Eğri oturup doğru konuşalım. Yakın gelecekte Türkiye'de yapısal reform olmaz. Erken seçim politika yapıcıların önünde güçlü bir olasılık olarak dururken, elini taşın altına kimse koymaz. 2017'de bir erken seçimin olma olasılığı düşüktür. Hazırlık yapmak için zaman yok. Ancak 2018 yılı için kulisler şimdiden hareketlendi. Ankara'da kiminle sohbet etsem "2018'de seçim'' vurgusu yapıyor.
Böyle bir senaryoda nasıl yapısal reform yapılır?
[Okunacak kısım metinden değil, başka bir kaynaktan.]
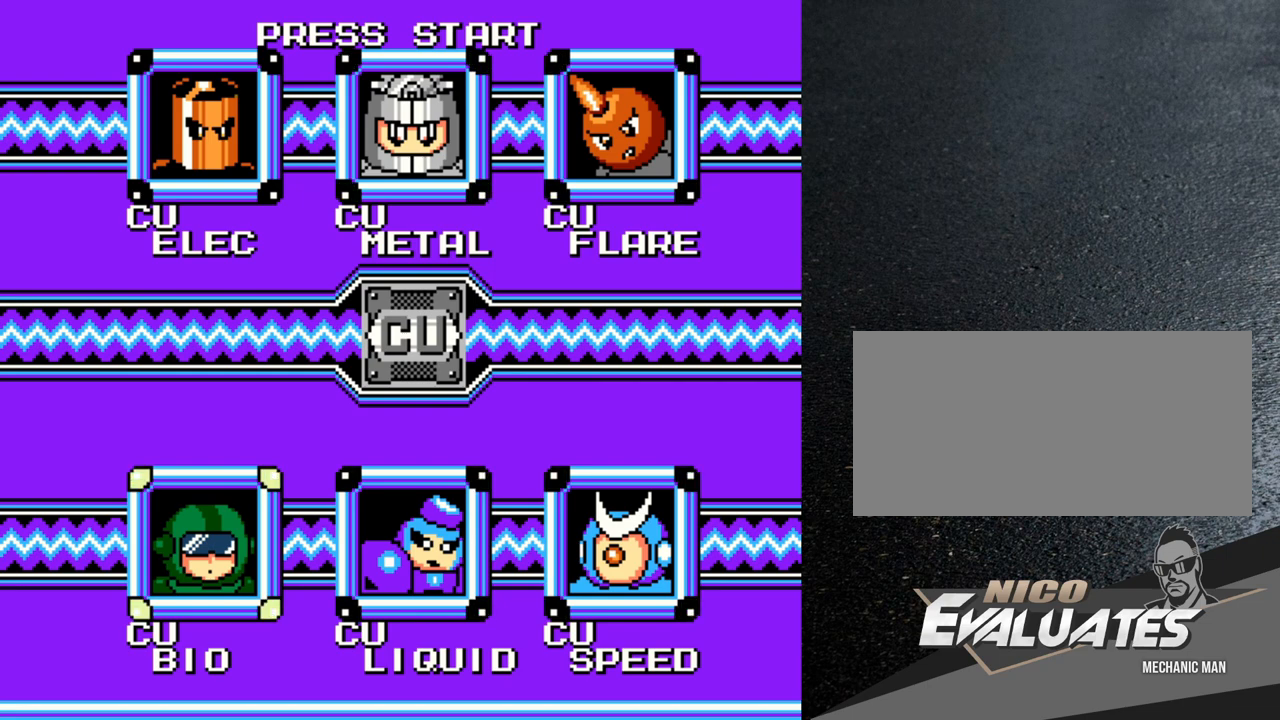
{"buttons": [], "events": []}
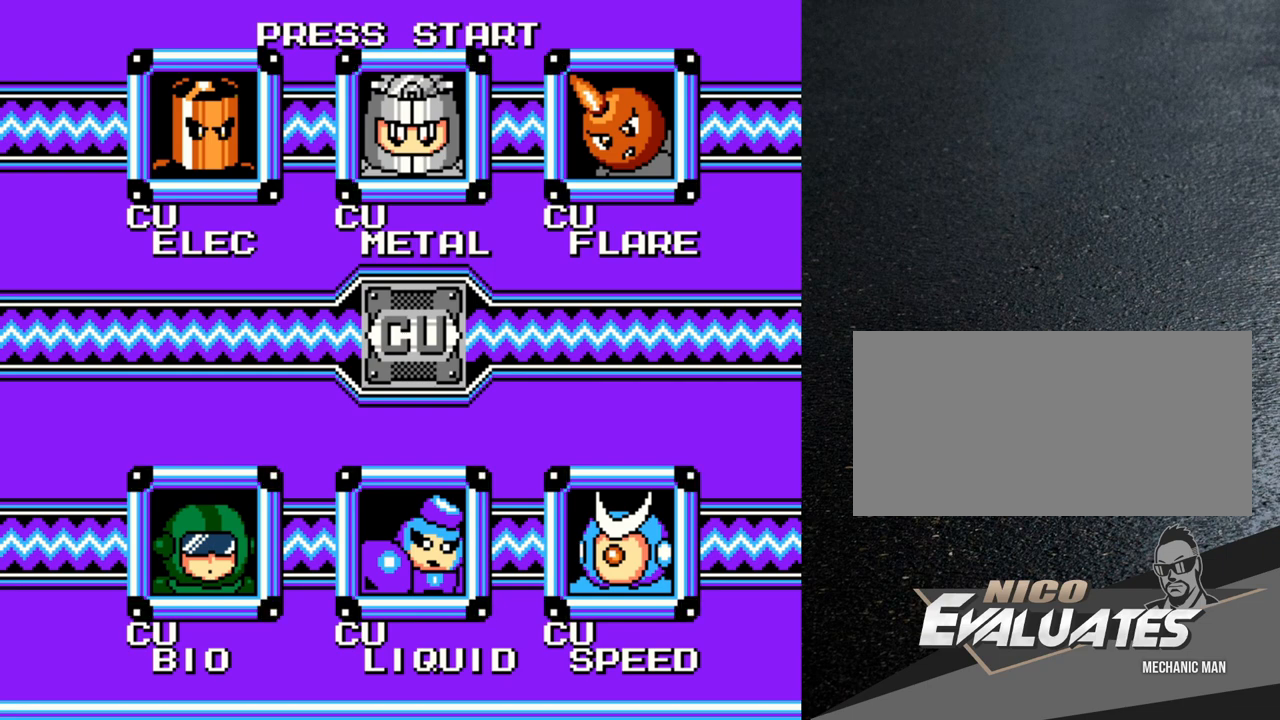
{"buttons": [], "events": [[117, "DPAD_UP", "down"], [167, "DPAD_UP", "up"]]}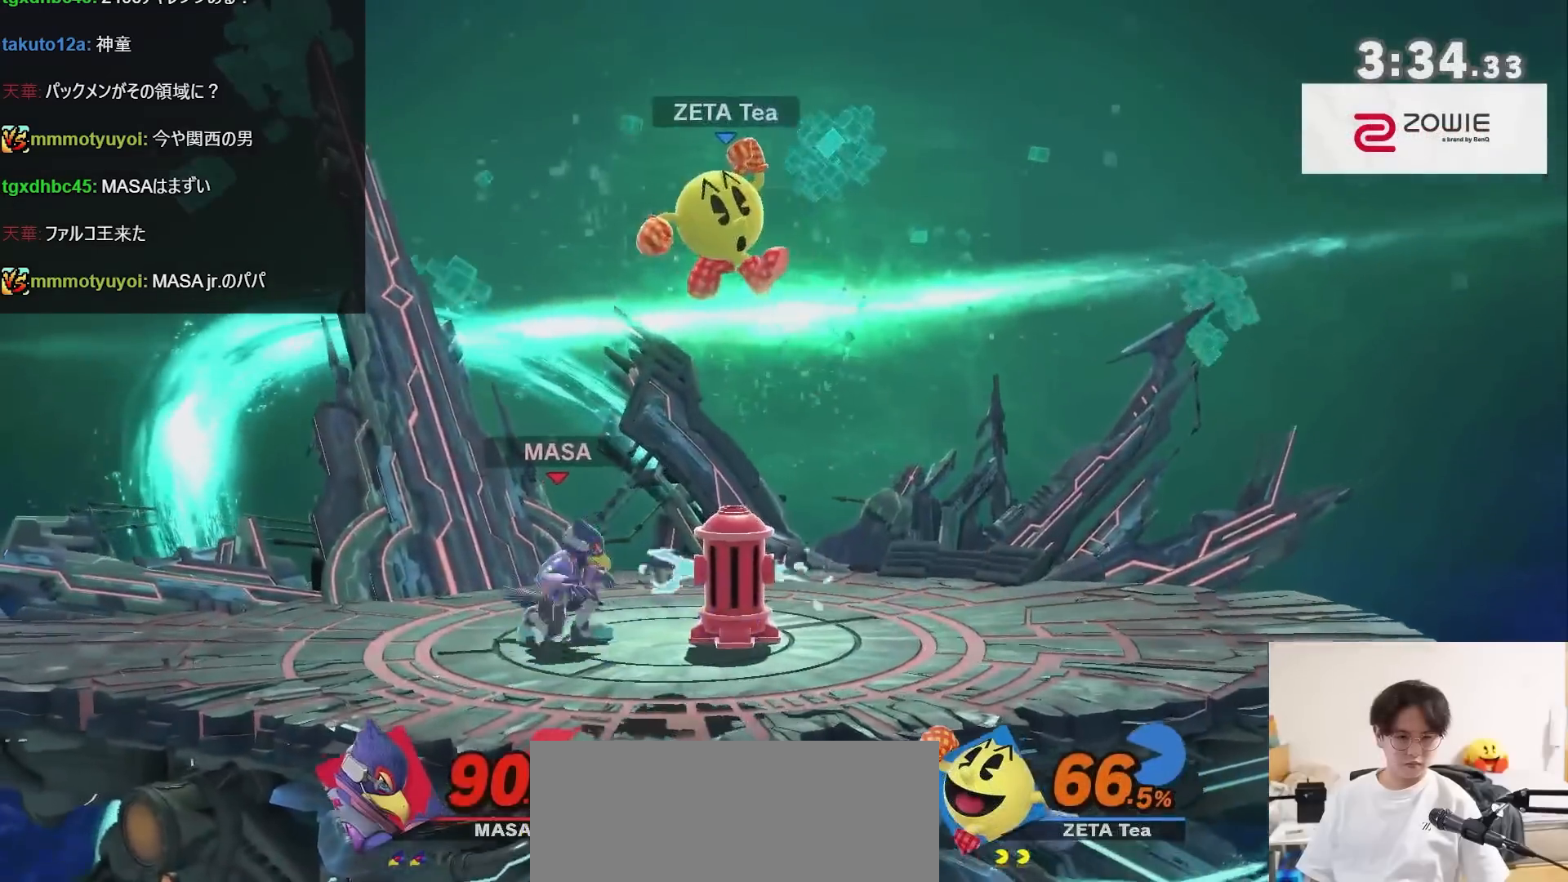
Gameplay with a controller (Nintendo layout); each line is a JSON object with the inputs held at the frame after it. "events" lists button and stick changes between this image and that frame as [ms after this image, input, new state], when the widget could be followed in between. Not read: L3 R3.
{"buttons": [], "left_stick": "left", "right_stick": "center", "events": [[83, "left_stick", "down"], [233, "left_stick", "down-left"], [233, "right_stick", "up"], [333, "right_stick", "center"], [367, "left_stick", "left"]]}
Kaldı ki, mevcut konjonktürde kapsamlı yapısal reformların başlaması önümüzdeki dönemde büyümeden vazgeçmek anlamına gelir. Hani KGF kredileriyle, kamu harcamalarıyla, vergi indirimleriyle, faizsiz KOSGEB kredileriyle desteklenen büyümeden söz ediyorum. Politika yapıcılar büyümeyi feda edemezler. Hatta halihazırdaki önlemlerin süresi uzatılabilir. Yeni adımlar atılabilir.
Borsa endeksindeki yükseliş trendinin sürmesi piyasa oyuncularına moral veriyor. Endeks dün ilk kez 100.000 puanın üzerine çıktı. Borsa endeksindeki artış yatırımcı psikolojisini düzeltir. Tabii neyin fiyatlandığını da iyi analiz etmek gerekir.
Bu yükseliş hareketinde, "Endeks dolar bazında çok ucuz'' dışında bir argüman dile getirilmiyor. Aylardır doğru dürüst satış yapamayan şirketlerin hisse senetleri bile borsada uçuyor. Benim konuştuğum yabancı fon yöneticileri, "Türkiye pozisyonumuzu son çeyreğe kadar değiştirmeyeceğiz. Gelişmelere bakacağız.'' diyorlar. BİST Başkanı Karadağ 10 Mayıs'ta, "Borsada yüzde 20'lik ilave prim var'' dedikten sonra endeks yüzde 5 yükseldi. Bizim hisse senedi piyasamız derin değildir.
Her iki milyar dolarlık para girişi, borsa endeksini 10.000 puan yukarı taşıyor. İki milyar dolar, küresel piyasalarda dönen paralara kıyasla komik bir rakamdır. Bu senaryoda, temellerden bağımsız olarak endeksin gidecek yeri varmış gibi gözüküyor.
Küresel piyasalardaki hava da gelişen ülkeleri destekliyor. Fed'in mayıs toplantısından önce, piyasalar önümüzdeki bir yılda Fed'den 70 baz puanlık faiz artışı bekliyordu. Bu beklenti dün itibariyle 55 baz puana düştü. Fed'in bugünkü toplantısında yapacağı 25 baz puanlık artış fiyatlara tamamen girdi. Çekirdek enflasyon rakamının düşük olması, Fed üyelerine temkinli açıklamalar yaptırıyor.
Piyasalar faiz tahminlerini aşağı yönlü revize ediyor. Dünya piyasalarındaki oynaklık seviyeleri de düşük seyrediyor. Bu tarz piyasa ortamlarında, özellikle reel parayla işlem yapan yani kaldıraç kullanmayan fonlar, çok düşük faize sahip paralarla borçlanıp yüksek getiriye sahip paralarda pozisyon açar. Bu yazdıklarım TL gibi para birimleri açısından bir avantaj olarak görülebilir.